Every composite number other than 6 has non trivial dubs in some base.
if a^b = c
then b = log c / log a
used this all the time in high school to be quick as fuck
Also works for 9.
Any number divisible by nine has digits that sum to a multiple of nine.
To multiply two numbers between 10 and 20 (let's note them in decimal notation ab and cd)
First add ab and d
Then multiply by ten
Finally add to b*d the result
Example :
16*18 = ?
24
240
288
It is easy to prove but makes life easier on many cases especially if you work with hexadecimal notations
The same trick exists with 11
Can 94578132 be divided by 11 ?
2-3+1-8+7-5+4 - 9 = -11
The answer is yes
>same trick
same? you're subtracting every other digit.
neat trick, but not the same.
And it doesn't seem to work for me.
Can 22 be divided by 11?
2-2 = 0
Can 121 be divided by 11?
1-2+1 = 0
3,861?
1-6+8-3 = 0
What are you trying to pull here?
Same with 9 my 9ger
>11*0=/=0
(Different user but still)
*0=/=0
I'm more confused than ever.
user () shows adding and subtracting backwards digits in a number adds up to -11 in his example: "therefore big number is divisible by 11".
When I try smaller numbers, trick seems to work except they all add up to zero, not -11.
I have NO idea what you're trying to say with "11 * 0".
You can compute almost any squared root using this little iterative method
[math]x_{n+1} = x_n - \frac{f(x_n)}{f'(x_n)}, \in \mathbb{N}[/math]
where [math]x_{0}[/math] is your initial guess, I suggest something like [math]x_{0} = \frac{x_{n}}{2}[/math] in order to achieve a fast convergence in most cases.
Is there any formal approach to this?

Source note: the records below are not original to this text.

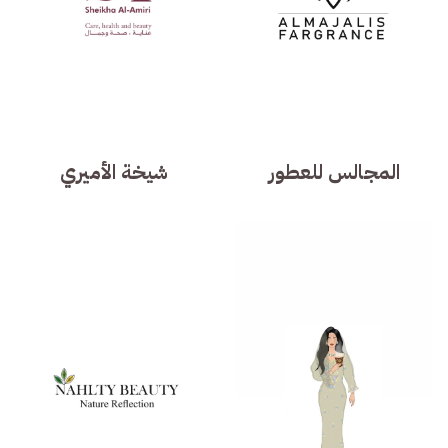
المجالس للعطور
شيخة الأميري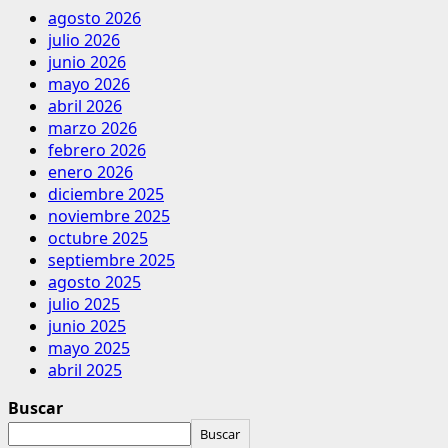
agosto 2026
julio 2026
junio 2026
mayo 2026
abril 2026
marzo 2026
febrero 2026
enero 2026
diciembre 2025
noviembre 2025
octubre 2025
septiembre 2025
agosto 2025
julio 2025
junio 2025
mayo 2025
abril 2025
Buscar
Buscar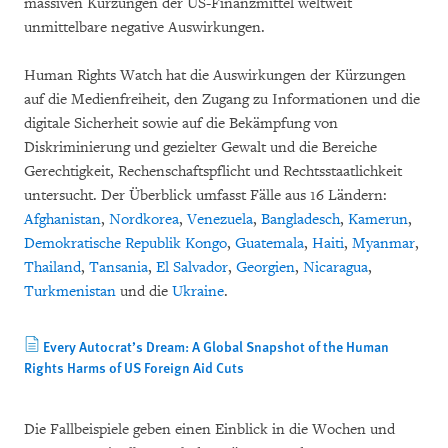
massiven Kürzungen der US-Finanzmittel weltweit
unmittelbare negative Auswirkungen.
Human Rights Watch hat die Auswirkungen der Kürzungen
auf die Medienfreiheit, den Zugang zu Informationen und die
digitale Sicherheit sowie auf die Bekämpfung von
Diskriminierung und gezielter Gewalt und die Bereiche
Gerechtigkeit, Rechenschaftspflicht und Rechtsstaatlichkeit
untersucht. Der Überblick umfasst Fälle aus 16 Ländern:
Afghanistan
,
Nordkorea
,
Venezuela
,
Bangladesch
,
Kamerun
,
Demokratische Republik Kongo
,
Guatemala
,
Haiti
,
Myanmar
,
Thailand
,
Tansania
,
El Salvador
,
Georgien
,
Nicaragua
,
Turkmenistan
und die
Ukraine
.
Every Autocrat’s Dream: A Global Snapshot of the Human
Rights Harms of US Foreign Aid Cuts
Die Fallbeispiele geben einen Einblick in die Wochen und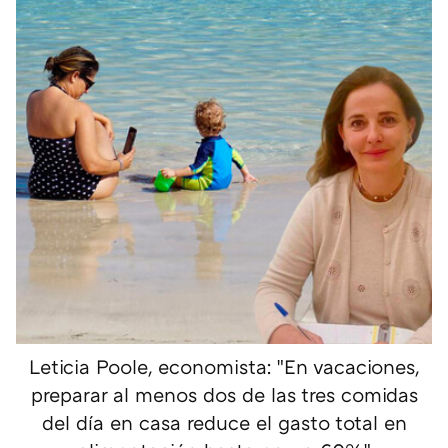
Leticia Poole, economista: "En vacaciones,
preparar al menos dos de las tres comidas
del día en casa reduce el gasto total en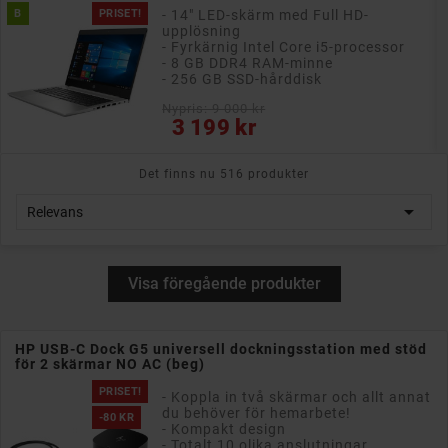
B
PRISET!
- 14" LED-skärm med Full HD-
upplösning
- Fyrkärnig Intel Core i5-processor
- 8 GB DDR4 RAM-minne
- 256 GB SSD-hårddisk
Nypris: 9 000 kr
Pris
3 199 kr
Det finns nu 516 produkter

Relevans
Visa föregående produkter
HP USB-C Dock G5 universell dockningsstation med stöd
för 2 skärmar NO AC (beg)
PRISET!
- Koppla in två skärmar och allt annat
du behöver för hemarbete!
-80 KR
- Kompakt design
- Totalt 10 olika anslutningar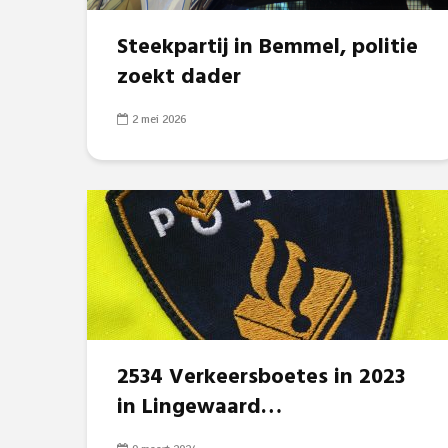
Steekpartij in Bemmel, politie
zoekt dader
2 mei 2026
2534 Verkeersboetes in 2023
in Lingewaard…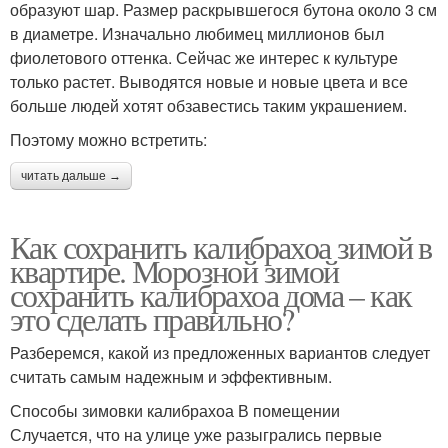
образуют шар. Размер раскрывшегося бутона около 3 см
в диаметре. Изначально любимец миллионов был
фиолетового оттенка. Сейчас же интерес к культуре
только растет. Выводятся новые и новые цвета и все
больше людей хотят обзавестись таким украшением.
Поэтому можно встретить:
читать дальше →
Как сохранить калибрахоа зимой в
квартире. Морозной зимой
сохранить калибрахоа дома – как
это сделать правильно?
Разберемся, какой из предложенных вариантов следует
считать самым надежным и эффективным.
Способы зимовки калибрахоа В помещении
Случается, что на улице уже разыгрались первые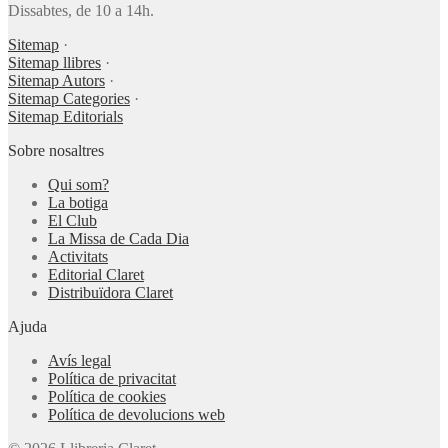
Dissabtes, de 10 a 14h.
Sitemap
·
Sitemap llibres
·
Sitemap Autors
·
Sitemap Categories
·
Sitemap Editorials
Sobre nosaltres
Qui som?
La botiga
El Club
La Missa de Cada Dia
Activitats
Editorial Claret
Distribuïdora Claret
Ajuda
Avís legal
Política de privacitat
Política de cookies
Política de devolucions web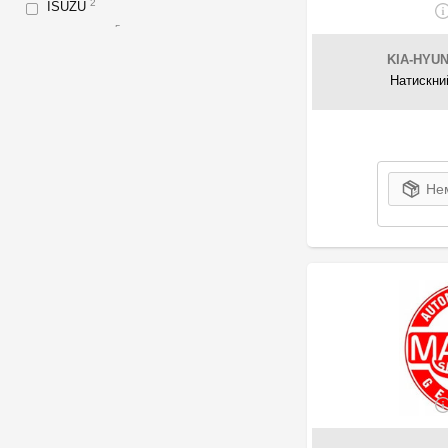
2
ISUZU
5
Japanparts
5
Japko
KIA-HYUN
Натискни
1
JP Group
1
Kamaz
229
Kamoka
12
Kawe
57
KIA-HYUNDAI
Нем
1
KÖNNER
152
LuK
3
MASTER-SPORT
3
MAZ
14
MAZDA
5
Mecarm
5
Mercedes-Benz
1
MG
17
Mitsubishi
5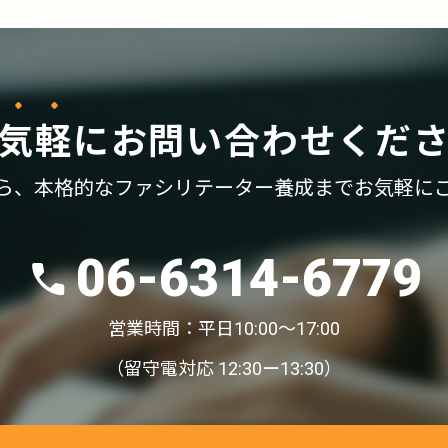
気軽
に
お問い合わせくだ
ら、
本格的なファシリテーター養成まで
お気軽に
06-6314-6779
営業時間：平日10:00〜17:00
（留守電対応 12:30ー13:30）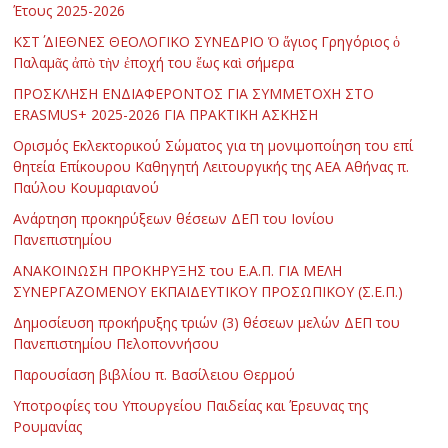
Έτους 2025-2026
ΚΣΤ΄ ΔΙΕΘΝΕΣ ΘΕΟΛΟΓΙΚΟ ΣΥΝΕΔΡΙΟ Ὁ ἅγιος Γρηγόριος ὁ
Παλαμᾶς ἀπὸ τὴν ἐποχή του ἕως καὶ σήμερα
ΠΡΟΣΚΛΗΣΗ ΕΝΔΙΑΦΕΡΟΝΤΟΣ ΓΙΑ ΣΥΜΜΕΤΟΧΗ ΣΤΟ
ERASMUS+ 2025-2026 ΓΙΑ ΠΡΑΚΤΙΚΗ ΑΣΚΗΣΗ
Ορισμός Εκλεκτορικού Σώματος για τη μονιμοποίηση του επί
θητεία Επίκουρου Καθηγητή Λειτουργικής της ΑΕΑ Αθήνας π.
Παύλου Κουμαριανού
Ανάρτηση προκηρύξεων θέσεων ΔΕΠ του Ιονίου
Πανεπιστημίου
ΑΝΑΚΟΙΝΩΣΗ ΠΡΟΚΗΡΥΞΗΣ του Ε.Α.Π. ΓΙΑ ΜΕΛΗ
ΣΥΝΕΡΓΑΖΟΜΕΝΟΥ ΕΚΠΑΙΔΕΥΤΙΚΟΥ ΠΡΟΣΩΠΙΚΟΥ (Σ.Ε.Π.)
Δημοσίευση προκήρυξης τριών (3) θέσεων μελών ΔΕΠ του
Πανεπιστημίου Πελοποννήσου
Παρουσίαση βιβλίου π. Βασίλειου Θερμού
Υποτροφίες του Υπουργείου Παιδείας και Έρευνας της
Ρουμανίας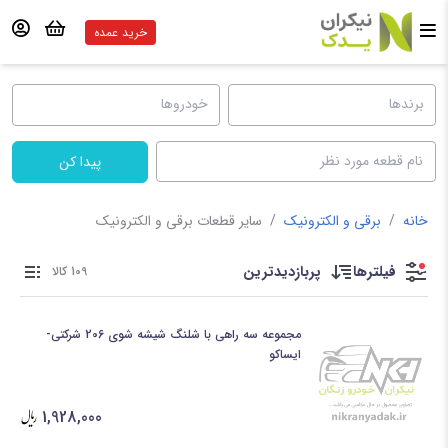
خرید عمده
پیدا کن
خانه
/
برقی و الکترونیک
/
سایر قطعات برقی و الکترونیک
فیلترها
پربازدیدترین
109 کالا
مجموعه سه راهی با شلنگ شیشه شوی 206 شرکتی-
ایساکو
1,928,000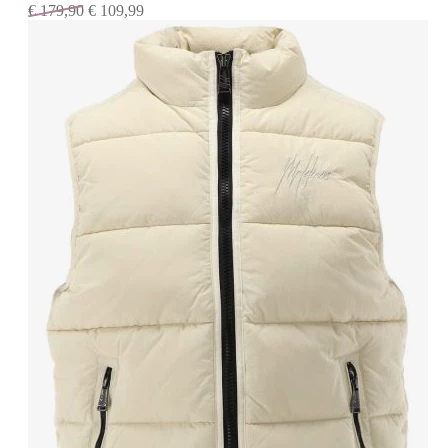
€
179,90
€
109,99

I want to get my hands on books that teach this.
I've gone through most advanced maths you can get in Engineering but thanks to calculators I'm a disgusting arithmetic idiot. Please help, even some basic stuff like bigger multiplications is hard for me.
newton raphson
Your employer doesn't want you doing headmath.
stop copying my comment
[math]\mathbb{R}^{eeeeeeeeeeeeeeeeeeeeeeeeeeeeeee}[/math]
I didn't even read the thread.
bump
Currently reading through this at work, figured it’s pretty relevant. Enjoy.
1/x = 1/y + 1/z => x = yz/(y+z)